A project billed as ground-breaking in terms of “green investments” in Greece moved forward on Wednesday with the signing of an MoU between the Greek government and Volkswagen AG to transform the Dodecanese island of Astypalaia into a more environmentally-friendly model community.
The project calls for electric vehicles, promotion and use of renewable energy sources and state-of-the-art driver-less mass transit, in what VW pledges will be a climate-neutral mobility model.
The proposed plan features incentives for trading in conventional vehicles for electric ones, with the target being 1,000 electric vehicles for roughly 1,500 internal combustion vehicles on the isle today.
Additionally, public vehicles on the island – police cars, ambulances, municipal units – will be replaced with electric counterparts, with the assistance of VW Group.
Other highlights include the building of an island-wide network of charging stations, public transport requested via digital apps, and two-wheel e-mopeds.

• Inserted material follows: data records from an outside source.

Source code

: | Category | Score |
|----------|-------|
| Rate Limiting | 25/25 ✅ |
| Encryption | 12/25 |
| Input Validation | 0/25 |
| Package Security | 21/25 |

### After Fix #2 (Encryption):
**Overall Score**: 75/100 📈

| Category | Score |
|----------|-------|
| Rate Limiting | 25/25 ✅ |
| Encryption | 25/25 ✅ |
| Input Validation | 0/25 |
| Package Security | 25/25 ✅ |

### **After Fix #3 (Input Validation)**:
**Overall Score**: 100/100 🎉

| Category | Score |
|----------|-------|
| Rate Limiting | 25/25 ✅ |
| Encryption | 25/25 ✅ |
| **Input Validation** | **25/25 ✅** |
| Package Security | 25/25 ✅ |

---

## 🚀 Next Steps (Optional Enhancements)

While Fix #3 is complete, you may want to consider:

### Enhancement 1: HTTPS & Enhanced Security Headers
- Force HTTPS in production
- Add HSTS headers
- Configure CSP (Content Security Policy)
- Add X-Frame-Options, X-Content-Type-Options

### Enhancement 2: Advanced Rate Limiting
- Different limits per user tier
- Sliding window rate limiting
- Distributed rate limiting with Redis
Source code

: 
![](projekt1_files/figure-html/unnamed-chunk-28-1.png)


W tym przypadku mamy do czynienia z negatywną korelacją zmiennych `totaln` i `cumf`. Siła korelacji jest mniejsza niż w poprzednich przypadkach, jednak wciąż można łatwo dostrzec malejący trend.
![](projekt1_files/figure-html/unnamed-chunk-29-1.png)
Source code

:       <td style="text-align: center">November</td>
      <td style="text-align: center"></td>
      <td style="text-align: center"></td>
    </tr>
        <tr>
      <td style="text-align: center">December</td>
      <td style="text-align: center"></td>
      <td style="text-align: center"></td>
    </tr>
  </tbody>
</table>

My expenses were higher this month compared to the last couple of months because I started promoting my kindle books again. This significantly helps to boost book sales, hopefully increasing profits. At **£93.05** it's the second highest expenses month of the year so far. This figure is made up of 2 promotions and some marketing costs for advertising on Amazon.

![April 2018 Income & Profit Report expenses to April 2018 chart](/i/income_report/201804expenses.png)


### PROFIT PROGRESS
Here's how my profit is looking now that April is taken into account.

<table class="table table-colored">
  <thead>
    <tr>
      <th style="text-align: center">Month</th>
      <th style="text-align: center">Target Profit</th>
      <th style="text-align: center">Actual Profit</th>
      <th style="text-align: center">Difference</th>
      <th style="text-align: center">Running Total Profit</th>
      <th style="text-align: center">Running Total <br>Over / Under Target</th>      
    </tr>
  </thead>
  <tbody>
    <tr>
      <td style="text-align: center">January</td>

The Greek state will be obliged to ensure the existence of high-quality road infrastructure – a challenge even on the most developed isles – excellent road sign coverage and sufficient data concerning traffic and weather conditions – the latter being prerequisites for driver-less transportation.
Astypalaia, among the less frequented Dodecanese islands with an all-year local population of approximately 1,300, is roughly 100 square kilometers in size. The annual number of visitors is given as 72,000, low compared to other better-known Greek island destinations in the Aegean.
At present only two buses offer public transportation, and then only in a small area of the island.
The island’s energy needs are covered exclusively from the use of fossil fuels.
Greek Prime Minister Kyriakos Mitsotakis participate via a conference call in Wednesday morning’s event, with the German auto giant represented by the chairman of its governing board, Herbert Diess.